Someday, peace will come to our galaxy. But for now, the war rages on with no end in sight, as warriors from each side gather their armies and ready their weapons, preparing to respond to the next strike. That war, of course, is about 2017’s Star Wars: The Last Jedi, the Rian Johnson-directed middle chapter to the Sequel Trilogy. Five years after its release, the film is still heavily debated within the fanbase, with some taking exception with Johnson’s storytelling choices, such as turning Luke Skywalker into a bitter old man who tosses aside an elegant lightsaber and devoting a good chunk of the movie to escapades on a casino planet.
To be sure, the stars of the movie have occasionally weighed in on Johnson’s movie, too. Most notably John Boyega expressed disappointment that The Last Jedi did not do enough to continue his character Finn’s arc as established in predecessor The Force Awakens. But where Boyega’s comments have emboldened the anti-TLJ crowd, Rey actor Daisy Ridley is taking a more neutral stance.
We first met Rey as an orphan scrapper on the desert planet Jakku, where she eked out a living while wondering about her parentage, the potential key to answering the question of who she really was and why she was so powerful in the Force. This Force Awakens plot point of course set up high expectations, which may or may not have been paid off when The Rise of Skywalker revealed that her grandfather was Emperor Palpatine.
But in between those J. J. Abrams-directed films, The Last Jedi presented Rey with a family tree devoid of lengthy Wookieepedia entries. When the Force revealed her parents to be non-descript blobs, the villainous Kylo Ren “confirmed” to Rey that her parents were “nothing,” describing them as “filthy junk traders [who sold] you off for drinking money.”
In other words, despite Lucasfilm building up the mystery of Rey’s parents in The Force Awakens, its follow up’s answer was that she wasn’t actually related to anyone important to the saga. For many in the audience, the message behind this twist was clear: great heroes can come from anywhere in the galaxy, they don’t have to be born a Skywalker or a Kenobi.
But some fans took this reveal as hard as Rey, claiming that Johnson went for shock value instead of developing the character. But while speaking to Rolling Stone (via Variety), Ridley said the “no one” parentage idea actually came from Abrams himself: “Well, J.J. was the one who was like, she is of no one, so it wasn’t just ‘The Last Jedi’ where that was the message.”

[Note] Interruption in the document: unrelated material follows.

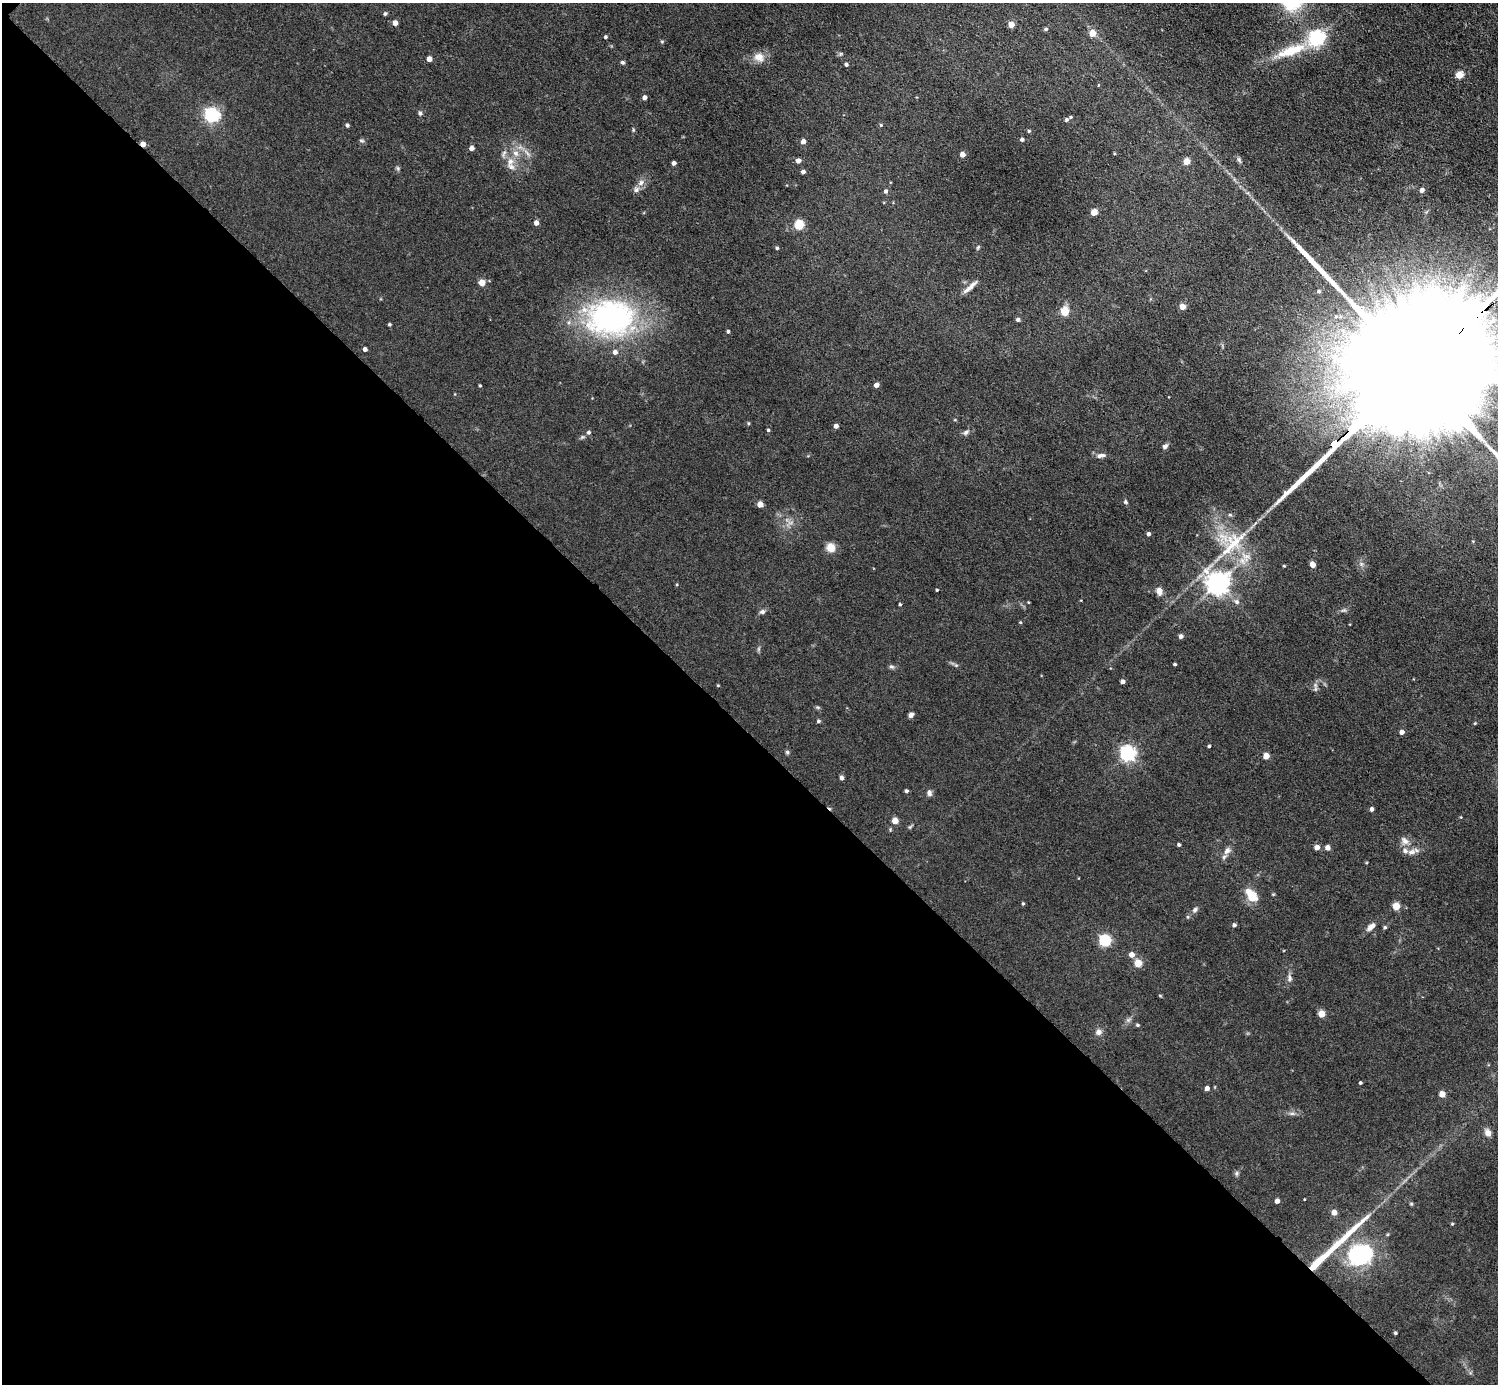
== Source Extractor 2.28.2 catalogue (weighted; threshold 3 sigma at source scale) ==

Despite Johnson being blamed for this plot point, Ridley is suggesting here that it was actually in line with what the thinking was even back in The Force Awakens. That of course doesn’t explain why Abrams changed his mind in The Rise of Skywalker and turned Rey into a Palpatine. Was it to appease angry fans after The Last Jedi or was there always an elaborate plan to extend the parentage mystery across three films, with the second providing a fake out revelation to challenge the hero? Ridley won’t say, but she does think there’s merit in whichever side of Rey’s story you choose to believe.
“What was interesting about the last one, for me, was that you can be a hero and not come from anywhere or you can be a hero and come from literally the worst person in the universe. You’re not your parents, you’re not your grandparents, you’re not your bloodline, and you’re not the generations before you. So, I always was like, sure.”
When pressed about her preferences for her character, Ridley provided a workman-like response, saying “It’s beyond my pay grade… I say the words, do the thing.” Further, she emphasized the benefits of both The Last Jedi and The Rise of Skywalker lineages, explaining, “I do love the version of, you can be anyone you want to be, but I also love the version where you can rectify wrongs and can’t help what you’re born into.”
In the end, Ridley tried her best to bring peace to the Star Wars galaxy. But will fighting cease in comment sections across cyberspace? One can only hope.